Problem statement: Reproduce the material below, substituting "Elasticsearch" for every occurrence of "ElasticSearch" and leaving everything else unchanged.

Records shown:
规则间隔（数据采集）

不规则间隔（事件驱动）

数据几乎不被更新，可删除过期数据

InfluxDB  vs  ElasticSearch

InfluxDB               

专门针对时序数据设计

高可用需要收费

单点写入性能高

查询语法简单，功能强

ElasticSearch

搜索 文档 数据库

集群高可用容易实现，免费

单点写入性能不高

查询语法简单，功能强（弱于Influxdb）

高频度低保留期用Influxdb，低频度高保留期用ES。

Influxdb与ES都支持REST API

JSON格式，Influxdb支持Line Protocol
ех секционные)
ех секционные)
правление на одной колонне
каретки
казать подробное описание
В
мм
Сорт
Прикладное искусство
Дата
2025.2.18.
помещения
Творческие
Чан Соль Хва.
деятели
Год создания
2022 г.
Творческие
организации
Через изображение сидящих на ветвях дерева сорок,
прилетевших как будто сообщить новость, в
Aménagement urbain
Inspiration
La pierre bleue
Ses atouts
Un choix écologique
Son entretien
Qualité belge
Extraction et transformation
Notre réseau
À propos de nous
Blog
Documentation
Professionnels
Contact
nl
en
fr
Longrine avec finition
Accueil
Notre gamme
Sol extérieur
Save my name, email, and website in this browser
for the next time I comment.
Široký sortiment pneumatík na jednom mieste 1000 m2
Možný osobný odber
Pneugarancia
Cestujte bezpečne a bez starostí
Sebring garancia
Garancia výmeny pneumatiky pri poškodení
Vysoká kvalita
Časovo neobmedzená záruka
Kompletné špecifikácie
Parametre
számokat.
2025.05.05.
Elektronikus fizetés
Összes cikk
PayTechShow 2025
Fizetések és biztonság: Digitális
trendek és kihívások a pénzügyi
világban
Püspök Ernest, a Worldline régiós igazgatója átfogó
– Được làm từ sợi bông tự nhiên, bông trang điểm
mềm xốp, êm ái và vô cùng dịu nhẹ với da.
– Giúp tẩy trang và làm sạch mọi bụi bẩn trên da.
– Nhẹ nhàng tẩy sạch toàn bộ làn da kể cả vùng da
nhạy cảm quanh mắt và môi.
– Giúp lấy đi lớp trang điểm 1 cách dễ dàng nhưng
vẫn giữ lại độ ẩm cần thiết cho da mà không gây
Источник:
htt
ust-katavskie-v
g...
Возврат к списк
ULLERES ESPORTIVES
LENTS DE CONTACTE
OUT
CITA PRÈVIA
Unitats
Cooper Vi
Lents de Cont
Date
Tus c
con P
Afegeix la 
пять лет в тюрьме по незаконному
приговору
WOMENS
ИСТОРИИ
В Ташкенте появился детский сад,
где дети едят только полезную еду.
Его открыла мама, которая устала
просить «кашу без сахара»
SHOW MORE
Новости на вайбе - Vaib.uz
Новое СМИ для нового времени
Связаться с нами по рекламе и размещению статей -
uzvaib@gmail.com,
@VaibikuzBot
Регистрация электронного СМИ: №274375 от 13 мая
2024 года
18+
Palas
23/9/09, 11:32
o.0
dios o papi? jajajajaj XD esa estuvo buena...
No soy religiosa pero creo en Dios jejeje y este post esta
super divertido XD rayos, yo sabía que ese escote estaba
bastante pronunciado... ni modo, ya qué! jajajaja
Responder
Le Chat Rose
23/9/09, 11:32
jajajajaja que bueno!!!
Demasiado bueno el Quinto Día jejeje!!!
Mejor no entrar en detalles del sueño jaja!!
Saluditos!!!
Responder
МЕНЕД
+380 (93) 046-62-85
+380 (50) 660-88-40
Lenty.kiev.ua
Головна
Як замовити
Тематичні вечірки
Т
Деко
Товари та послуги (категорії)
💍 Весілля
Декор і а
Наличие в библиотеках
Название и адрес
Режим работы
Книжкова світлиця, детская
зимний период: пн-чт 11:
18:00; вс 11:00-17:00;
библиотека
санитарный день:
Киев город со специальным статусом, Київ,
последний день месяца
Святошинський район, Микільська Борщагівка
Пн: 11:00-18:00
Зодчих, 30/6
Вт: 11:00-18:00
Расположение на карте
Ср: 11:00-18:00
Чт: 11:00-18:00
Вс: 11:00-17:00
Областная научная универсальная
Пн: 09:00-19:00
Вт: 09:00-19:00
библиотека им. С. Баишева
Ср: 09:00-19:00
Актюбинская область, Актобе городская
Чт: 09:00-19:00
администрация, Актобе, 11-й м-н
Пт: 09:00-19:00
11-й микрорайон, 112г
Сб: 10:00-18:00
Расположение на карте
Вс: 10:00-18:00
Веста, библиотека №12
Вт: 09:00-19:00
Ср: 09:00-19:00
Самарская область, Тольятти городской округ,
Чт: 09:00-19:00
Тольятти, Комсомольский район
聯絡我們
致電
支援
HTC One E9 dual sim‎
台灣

Exercise response:
规则间隔（数据采集）

不规则间隔（事件驱动）

数据几乎不被更新，可删除过期数据

InfluxDB  vs  Elasticsearch

InfluxDB               

专门针对时序数据设计

高可用需要收费

单点写入性能高

查询语法简单，功能强

Elasticsearch

搜索 文档 数据库

集群高可用容易实现，免费

单点写入性能不高

查询语法简单，功能强（弱于Influxdb）

高频度低保留期用Influxdb，低频度高保留期用ES。

Influxdb与ES都支持REST API

JSON格式，Influxdb支持Line Protocol
ех секционные)
ех секционные)
правление на одной колонне
каретки
казать подробное описание
В
мм
Сорт
Прикладное искусство
Дата
2025.2.18.
помещения
Творческие
Чан Соль Хва.
деятели
Год создания
2022 г.
Творческие
организации
Через изображение сидящих на ветвях дерева сорок,
прилетевших как будто сообщить новость, в
Aménagement urbain
Inspiration
La pierre bleue
Ses atouts
Un choix écologique
Son entretien
Qualité belge
Extraction et transformation
Notre réseau
À propos de nous
Blog
Documentation
Professionnels
Contact
nl
en
fr
Longrine avec finition
Accueil
Notre gamme
Sol extérieur
Save my name, email, and website in this browser
for the next time I comment.
Široký sortiment pneumatík na jednom mieste 1000 m2
Možný osobný odber
Pneugarancia
Cestujte bezpečne a bez starostí
Sebring garancia
Garancia výmeny pneumatiky pri poškodení
Vysoká kvalita
Časovo neobmedzená záruka
Kompletné špecifikácie
Parametre
számokat.
2025.05.05.
Elektronikus fizetés
Összes cikk
PayTechShow 2025
Fizetések és biztonság: Digitális
trendek és kihívások a pénzügyi
világban
Püspök Ernest, a Worldline régiós igazgatója átfogó
– Được làm từ sợi bông tự nhiên, bông trang điểm
mềm xốp, êm ái và vô cùng dịu nhẹ với da.
– Giúp tẩy trang và làm sạch mọi bụi bẩn trên da.
– Nhẹ nhàng tẩy sạch toàn bộ làn da kể cả vùng da
nhạy cảm quanh mắt và môi.
– Giúp lấy đi lớp trang điểm 1 cách dễ dàng nhưng
vẫn giữ lại độ ẩm cần thiết cho da mà không gây
Источник:
htt
ust-katavskie-v
g...
Возврат к списк
ULLERES ESPORTIVES
LENTS DE CONTACTE
OUT
CITA PRÈVIA
Unitats
Cooper Vi
Lents de Cont
Date
Tus c
con P
Afegeix la 
пять лет в тюрьме по незаконному
приговору
WOMENS
ИСТОРИИ
В Ташкенте появился детский сад,
где дети едят только полезную еду.
Его открыла мама, которая устала
просить «кашу без сахара»
SHOW MORE
Новости на вайбе - Vaib.uz
Новое СМИ для нового времени
Связаться с нами по рекламе и размещению статей -
uzvaib@gmail.com,
@VaibikuzBot
Регистрация электронного СМИ: №274375 от 13 мая
2024 года
18+
Palas
23/9/09, 11:32
o.0
dios o papi? jajajajaj XD esa estuvo buena...
No soy religiosa pero creo en Dios jejeje y este post esta
super divertido XD rayos, yo sabía que ese escote estaba
bastante pronunciado... ni modo, ya qué! jajajaja
Responder
Le Chat Rose
23/9/09, 11:32
jajajajaja que bueno!!!
Demasiado bueno el Quinto Día jejeje!!!
Mejor no entrar en detalles del sueño jaja!!
Saluditos!!!
Responder
МЕНЕД
+380 (93) 046-62-85
+380 (50) 660-88-40
Lenty.kiev.ua
Головна
Як замовити
Тематичні вечірки
Т
Деко
Товари та послуги (категорії)
💍 Весілля
Декор і а
Наличие в библиотеках
Название и адрес
Режим работы
Книжкова світлиця, детская
зимний период: пн-чт 11:
18:00; вс 11:00-17:00;
библиотека
санитарный день:
Киев город со специальным статусом, Київ,
последний день месяца
Святошинський район, Микільська Борщагівка
Пн: 11:00-18:00
Зодчих, 30/6
Вт: 11:00-18:00
Расположение на карте
Ср: 11:00-18:00
Чт: 11:00-18:00
Вс: 11:00-17:00
Областная научная универсальная
Пн: 09:00-19:00
Вт: 09:00-19:00
библиотека им. С. Баишева
Ср: 09:00-19:00
Актюбинская область, Актобе городская
Чт: 09:00-19:00
администрация, Актобе, 11-й м-н
Пт: 09:00-19:00
11-й микрорайон, 112г
Сб: 10:00-18:00
Расположение на карте
Вс: 10:00-18:00
Веста, библиотека №12
Вт: 09:00-19:00
Ср: 09:00-19:00
Самарская область, Тольятти городской округ,
Чт: 09:00-19:00
Тольятти, Комсомольский район
聯絡我們
致電
支援
HTC One E9 dual sim‎
台灣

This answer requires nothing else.